----- Selection

Method for reducing the H2S content of an H2S-containing subterranean formation

Abstract

A process to reduce the hydrogen sulfide content of a hydrogen sulfide-containing subterranean formation and of products recovered from the subterranean formation by injecting sulfur dioxide into the subterranean formation.

Description

FIELD OF THE INVENTION

This invention relates to a method for reducing the hydrogen sulfide content of a hydrogen sulfide-containing subterranean formation and of fluids produced from the subterranean formation.

BACKGROUND OF THE INVENTION

In many subterranean formations which contain crude oil, hydrocarbon gases and combinations thereof, the formation may contain substantial quantities of hydrogen sulfide (H₂S). This gas is considered to be a serious pollutant in crude oil, light hydrocarbon liquids and hydrocarbon gas. It is also poisonous in certain concentrations. As a result, a continuing effort has been directed to the development of methods whereby the amount of H₂S produced with hydrocarbon gases, liquids and or crude oil may be reduced.

In processes such as the well-known Claus process, H₂S can be reacted with sulfur dioxide (SO₂) for form sulfur from SO₂ and H₂S. The formation of sulfur occurs according to reactions as set out below.

The Claus process reactions can be considered to be:

2 H₂S+3O₂→2SO₂+2H₂O  (1)

SO₂+2H₂S→3S+2H₂O  (2)

Previously, it has been proposed to dispose of liquid or gaseous SO₂ by injection into subterranean spent formations. These formations were not considered to be productive of any hydrocarbon fuels or other materials of interest. Applicants are unaware of any attempts to reduce the amount of H₂S in such formations.

In the Alberta Sulphur Research, Ltd. Quarterly Bulletin No. 121, April-June, 2002 published by Alberta Sulphur Research, Ltd., The University of Calgary, Calgary, Alberta, Canada, it was proposed that a method for disposing of sulfur or SO₂ is the injection of this material into H₂S-containing, depleted, sour-gas reservoirs.

Since many reservoirs containing substantial quantities of H₂S also contain substantial quantities of desirable hydrocarbon materials which it is desired to produce, it would be desirable if a method could be found to reduce the amount of H₂S in such reservoirs and in the produced materials before bringing them to the surface.

Accordingly a considerable effort has been directed to the development of a method whereby the H₂S content of a subterranean formation and of produced materials from such a formation, such as crude oil, light hydrocarbon liquids, hydrocarbon gases and the like, could be reduced prior to bringing these materials to the surface.

----------
----- Records supplied

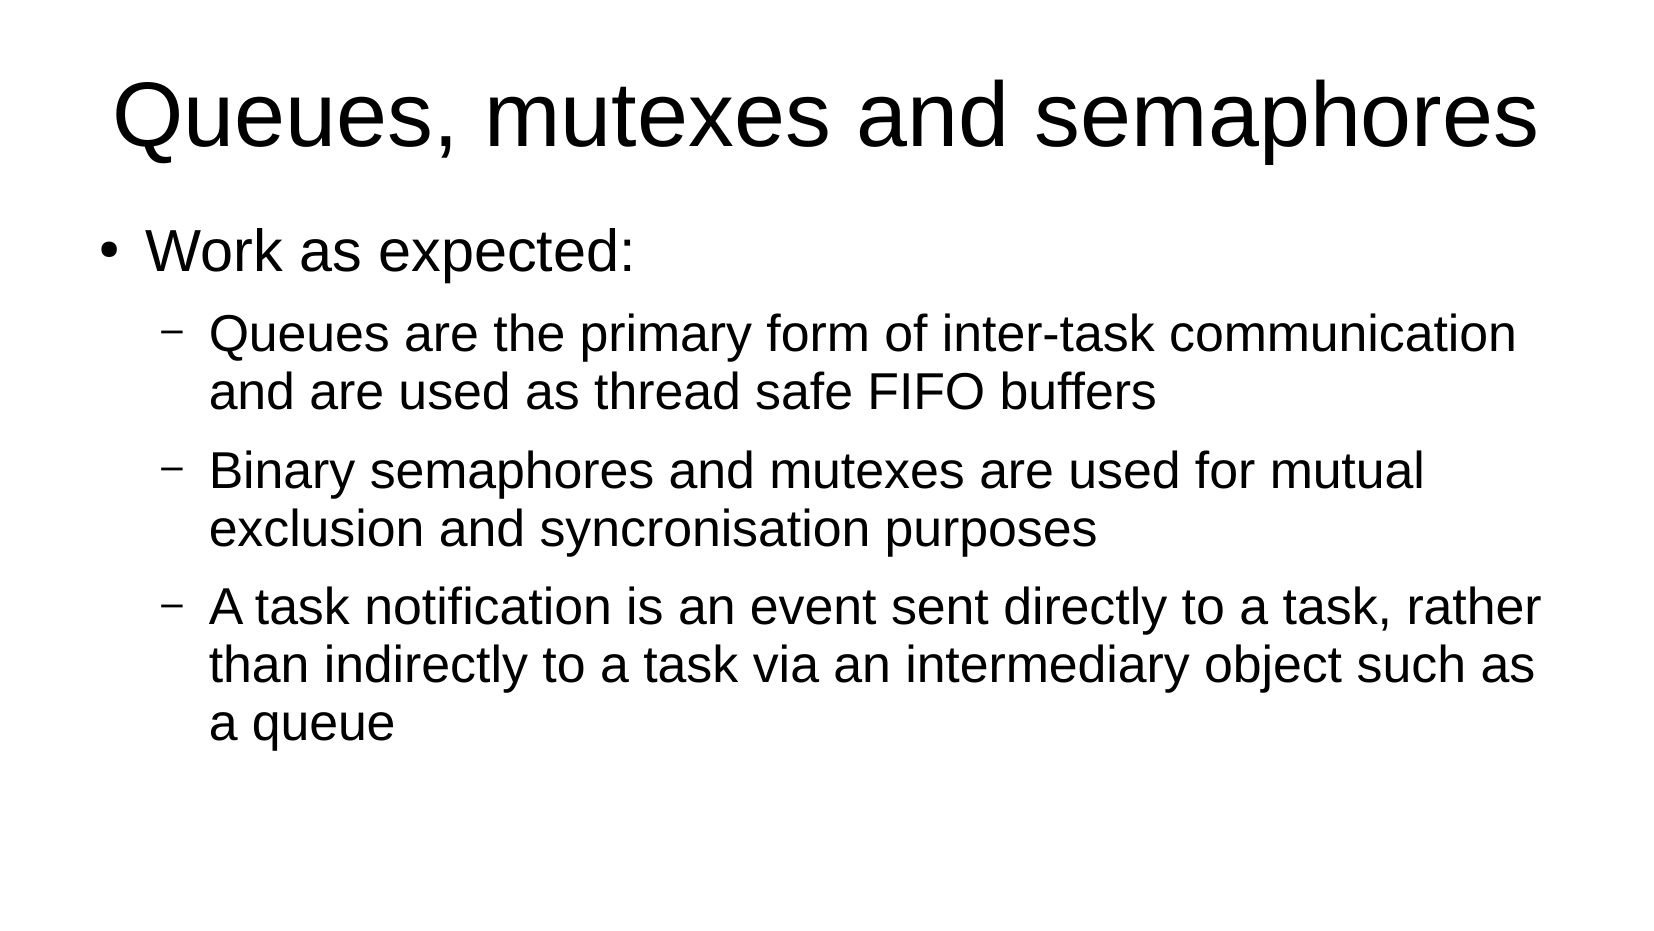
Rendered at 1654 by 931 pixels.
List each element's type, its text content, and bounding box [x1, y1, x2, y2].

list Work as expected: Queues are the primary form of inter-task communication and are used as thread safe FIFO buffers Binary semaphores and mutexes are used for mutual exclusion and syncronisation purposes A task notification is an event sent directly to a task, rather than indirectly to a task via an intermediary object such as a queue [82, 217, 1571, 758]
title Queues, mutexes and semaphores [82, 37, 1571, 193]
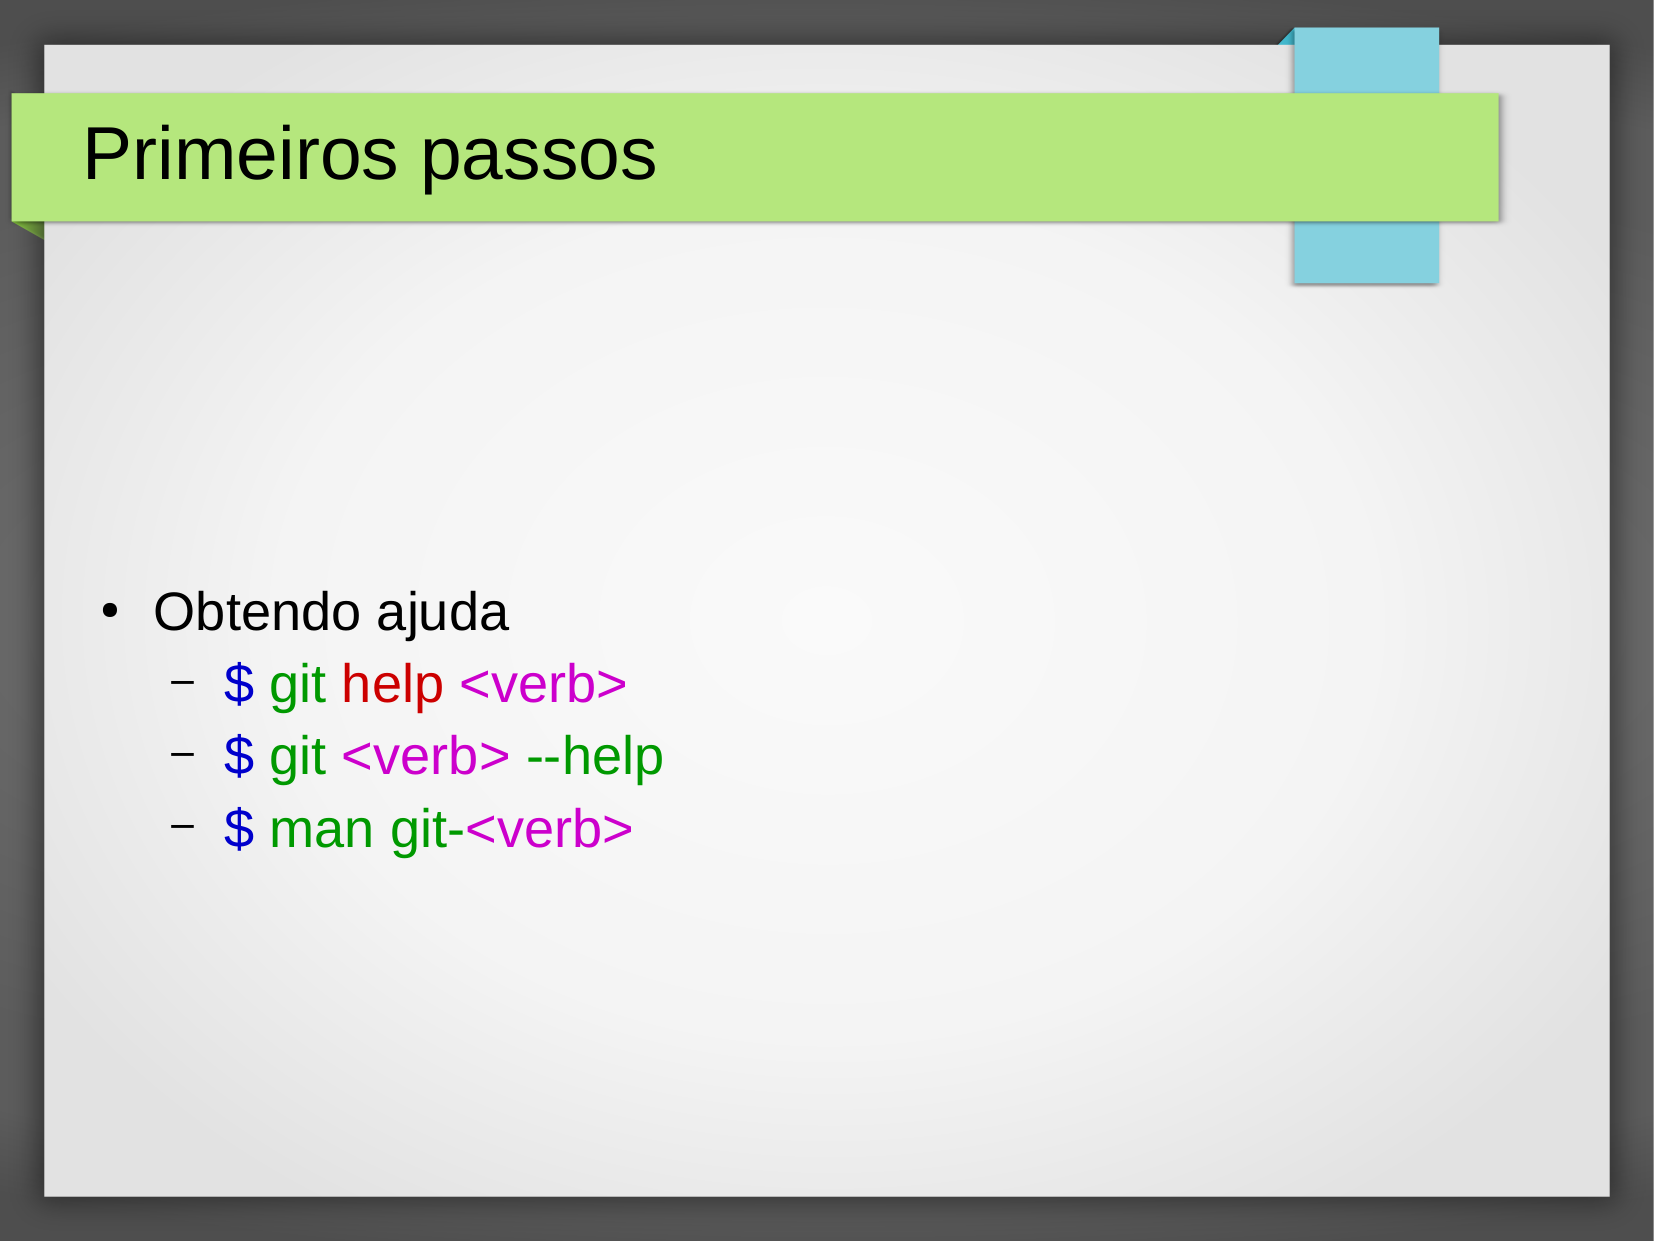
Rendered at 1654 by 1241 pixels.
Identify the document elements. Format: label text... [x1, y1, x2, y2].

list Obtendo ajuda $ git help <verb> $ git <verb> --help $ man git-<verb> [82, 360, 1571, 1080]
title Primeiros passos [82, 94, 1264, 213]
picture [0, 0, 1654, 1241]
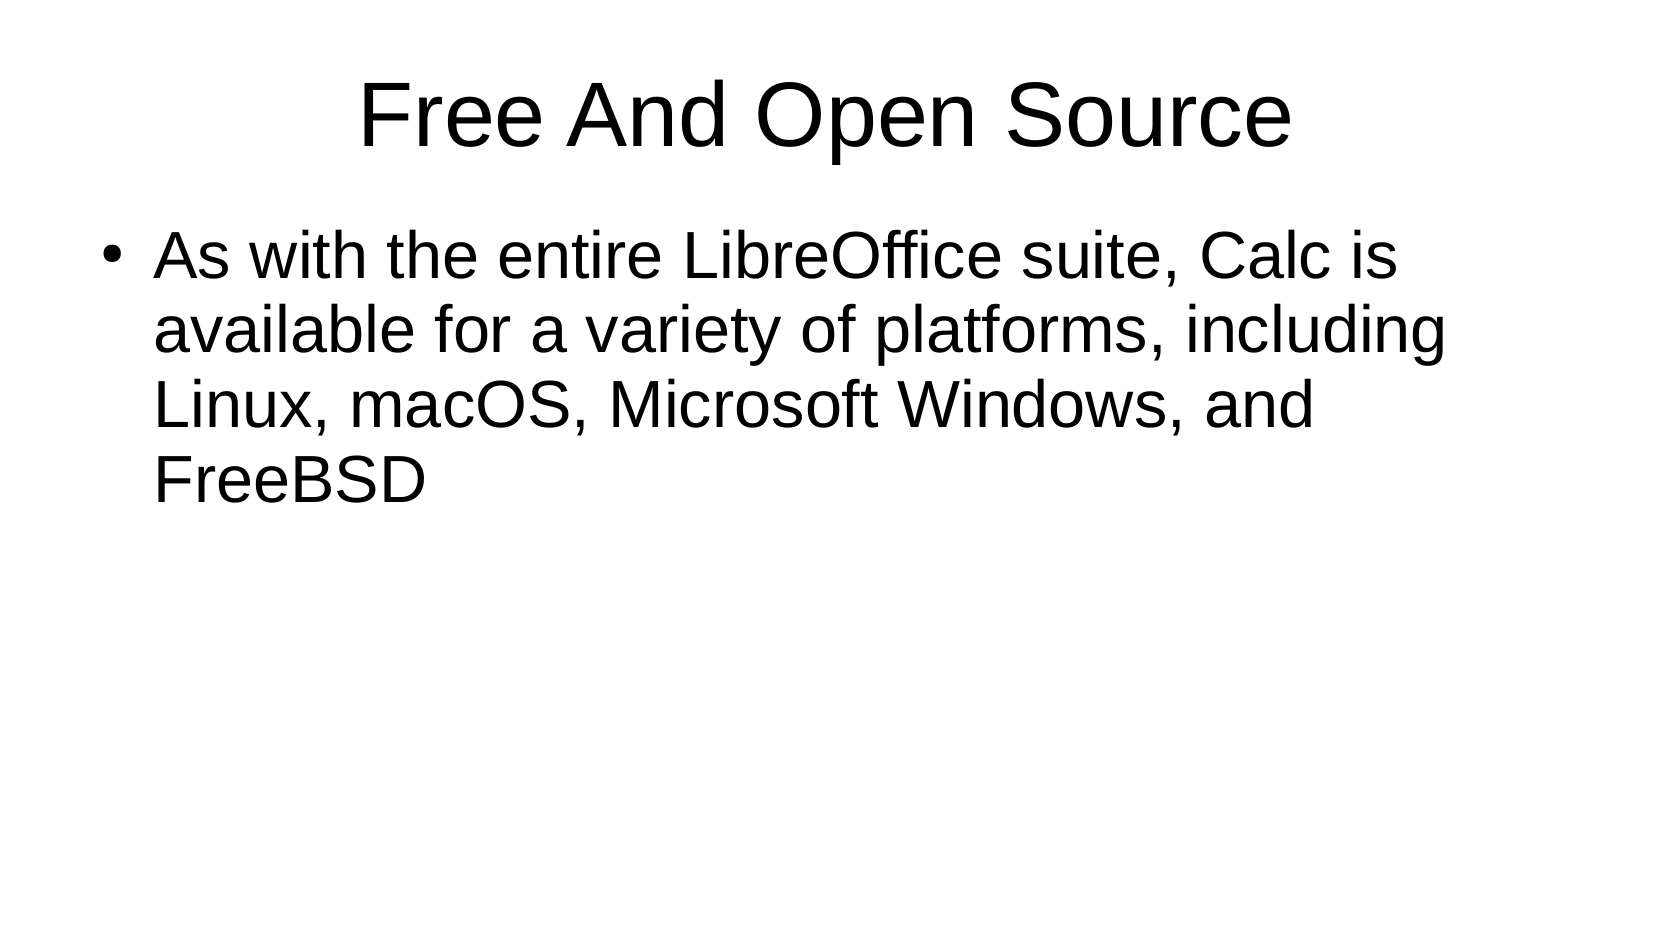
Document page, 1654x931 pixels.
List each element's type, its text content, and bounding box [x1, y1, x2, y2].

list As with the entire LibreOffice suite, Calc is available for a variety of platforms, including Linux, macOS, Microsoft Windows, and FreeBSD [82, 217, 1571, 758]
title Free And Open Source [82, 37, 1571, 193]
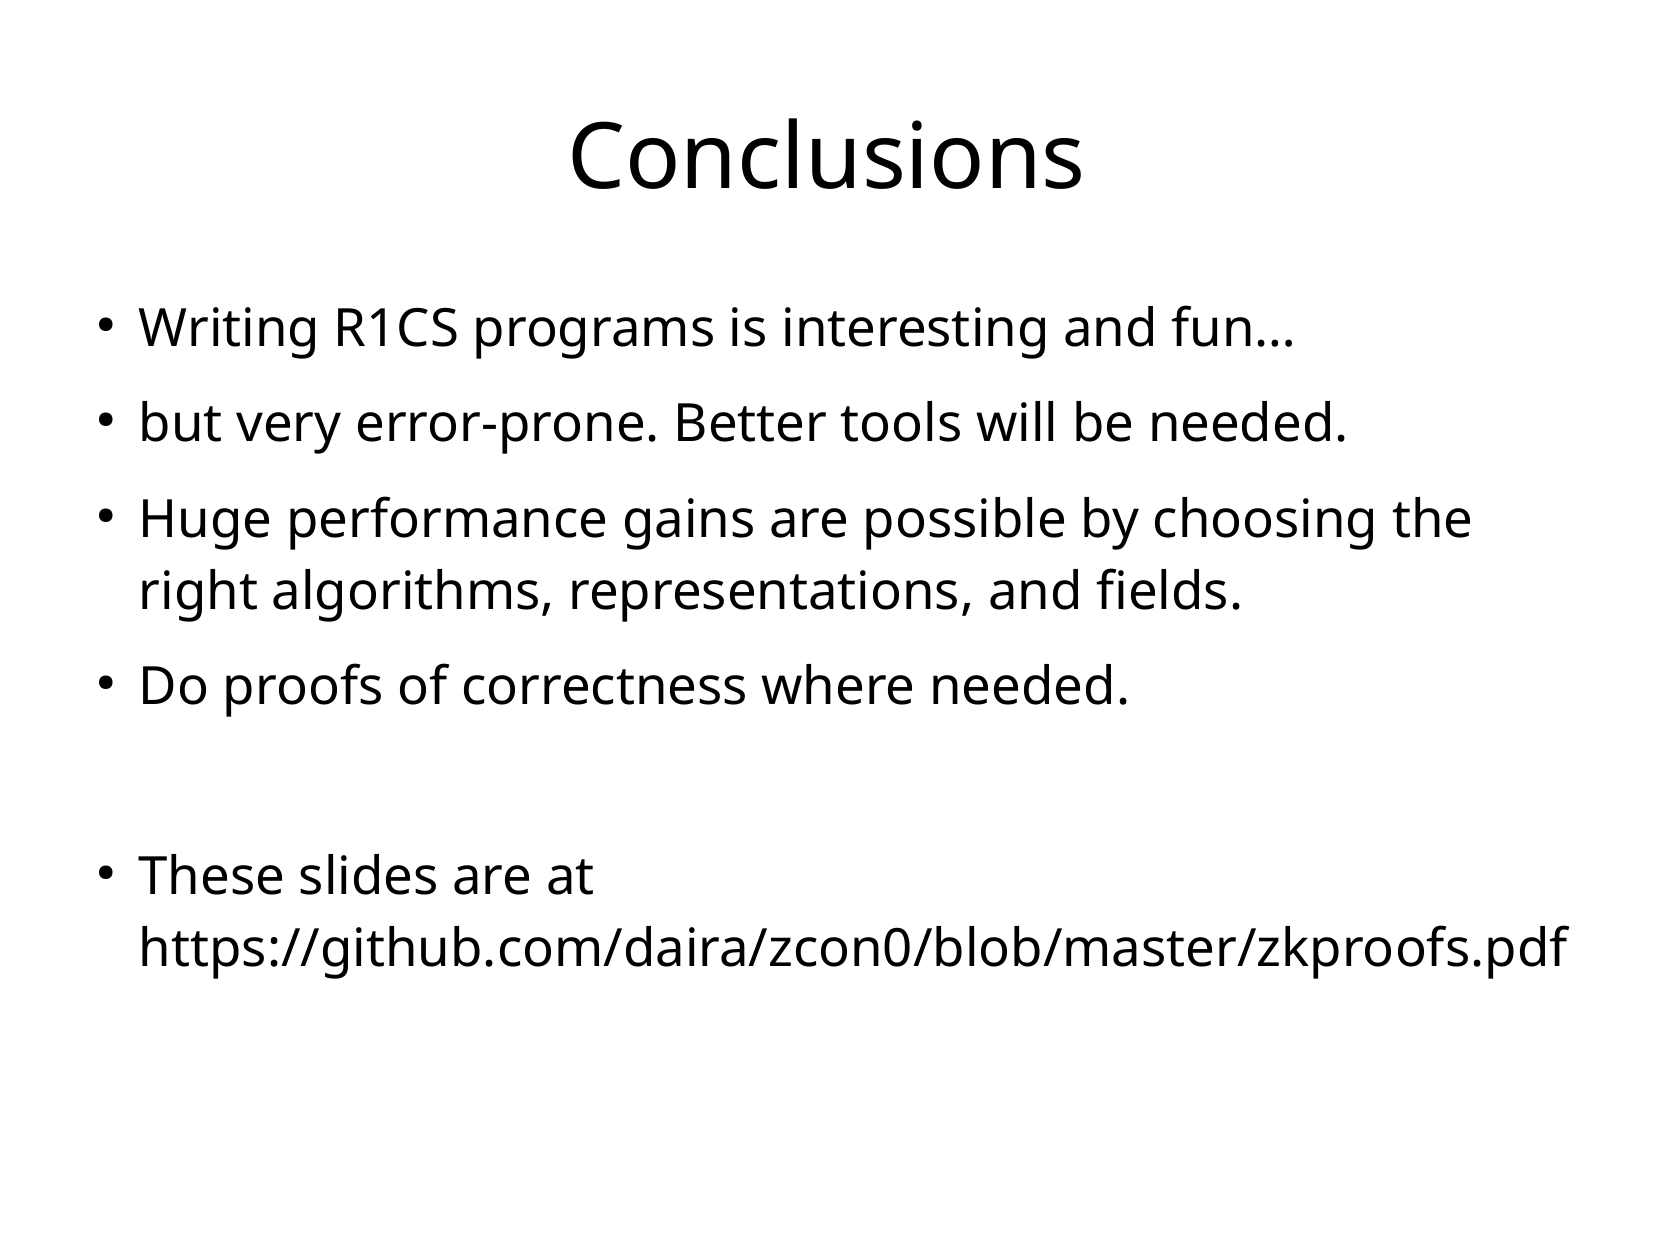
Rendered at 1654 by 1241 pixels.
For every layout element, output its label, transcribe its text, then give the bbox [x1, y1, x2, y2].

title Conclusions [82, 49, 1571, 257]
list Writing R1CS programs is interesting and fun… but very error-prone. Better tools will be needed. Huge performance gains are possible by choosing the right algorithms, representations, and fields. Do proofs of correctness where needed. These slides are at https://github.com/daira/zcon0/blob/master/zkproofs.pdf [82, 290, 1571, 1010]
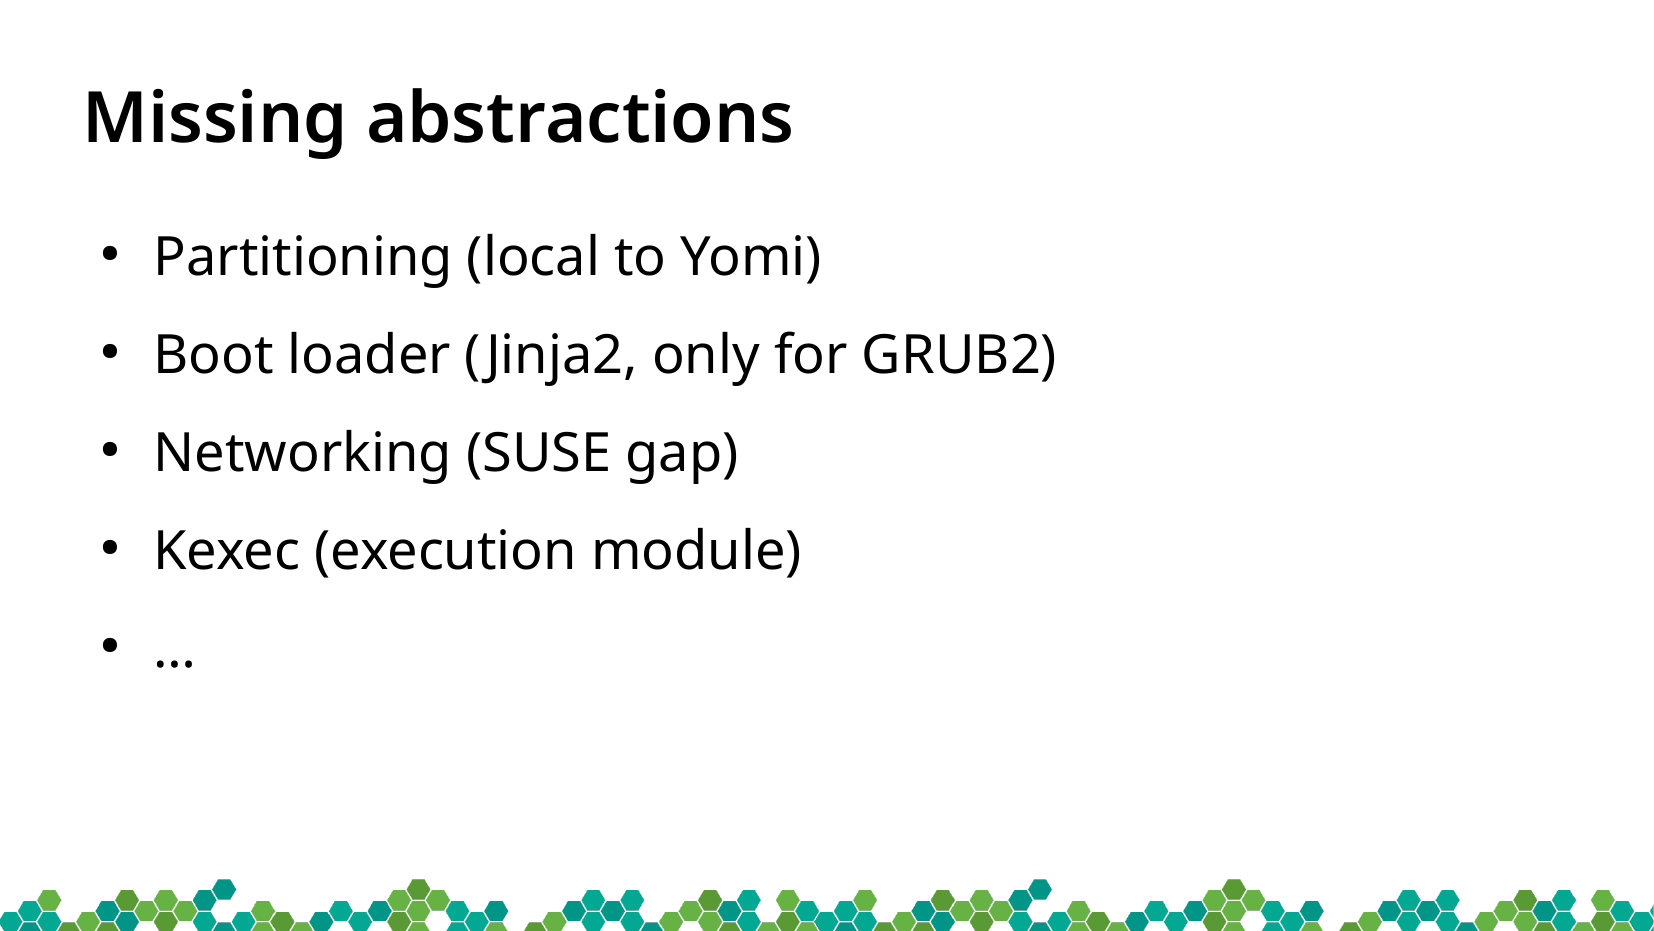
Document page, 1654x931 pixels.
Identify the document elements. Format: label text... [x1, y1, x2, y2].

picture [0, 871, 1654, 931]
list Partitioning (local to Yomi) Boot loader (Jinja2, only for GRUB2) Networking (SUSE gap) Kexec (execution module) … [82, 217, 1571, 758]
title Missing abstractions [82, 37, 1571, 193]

----------

Exercise requirements:
• a. Using the hydrogen sulfide patent text, answer each question briefly:
(i) According to the abstract, what substance is injected into the subterranean formation?
(ii) Which numbered bulletin, and for which months of 2002, proposed injecting sulfur or SO₂ into H₂S-containing, depleted, sour-gas reservoirs?
(iii) The spent formations once proposed for SO₂ disposal were not considered productive of what?
• b. Carry on the hydrogen sulfide patent text, starting after its final sentence.
The records play no part in the work here.

Written answers:
• a.
(i) Sulfur dioxide.
(ii) Quarterly Bulletin No. 121, April–June 2002.
(iii) Any hydrocarbon fuels or other materials of interest.

• b.
SUMMARY OF THE INVENTION

The invention comprises a method for reducing the hydrogen sulfide content of fluids produced from a hydrogen sulfide-containing subterranean formation, the method comprising: providing a supply of sulfur dioxide at an injection site for the subterranean formation; injecting the sulfur dioxide into the subterranean formation; and, recovering fluids having reduced hydrogen sulfide content from the subterranean formation.

The invention also comprises a method for reducing the hydrogen sulfide content of a hydrogen sulfide-containing subterranean formation, the method comprising: providing a supply of sulfur dioxide at an injection site for the subterranean formation; and, injecting the sulfur dioxide into the subterranean formation.

BRIEF DESCRIPTION OF THE DRAWINGS

FIG. 1 is a schematic diagram of an embodiment of the present invention; and,

FIG. 2 is a graph showing the projected reduction in H₂S in a subterranean formation during the injection of SO₂;

FIG. 3 is a schematic diagram of two wellbores positioned to penetrate a subterranean formation;

FIG. 4 is a top view of a typical five spot injection and production arrangement of oil wells; and,

FIG. 5 is a further top view of an embodiment of an oil field wherein five spot arrangements are used in combination to produce fluids from the field.

DESCRIPTION OF PREFERRED EMBODIMENTS

In the discussion of the Figures, numerous valves, heat exchangers, and the like required to achieve the process flows shown have not been shown in the interest of simplicity since such equipment is well known to those skilled in the art.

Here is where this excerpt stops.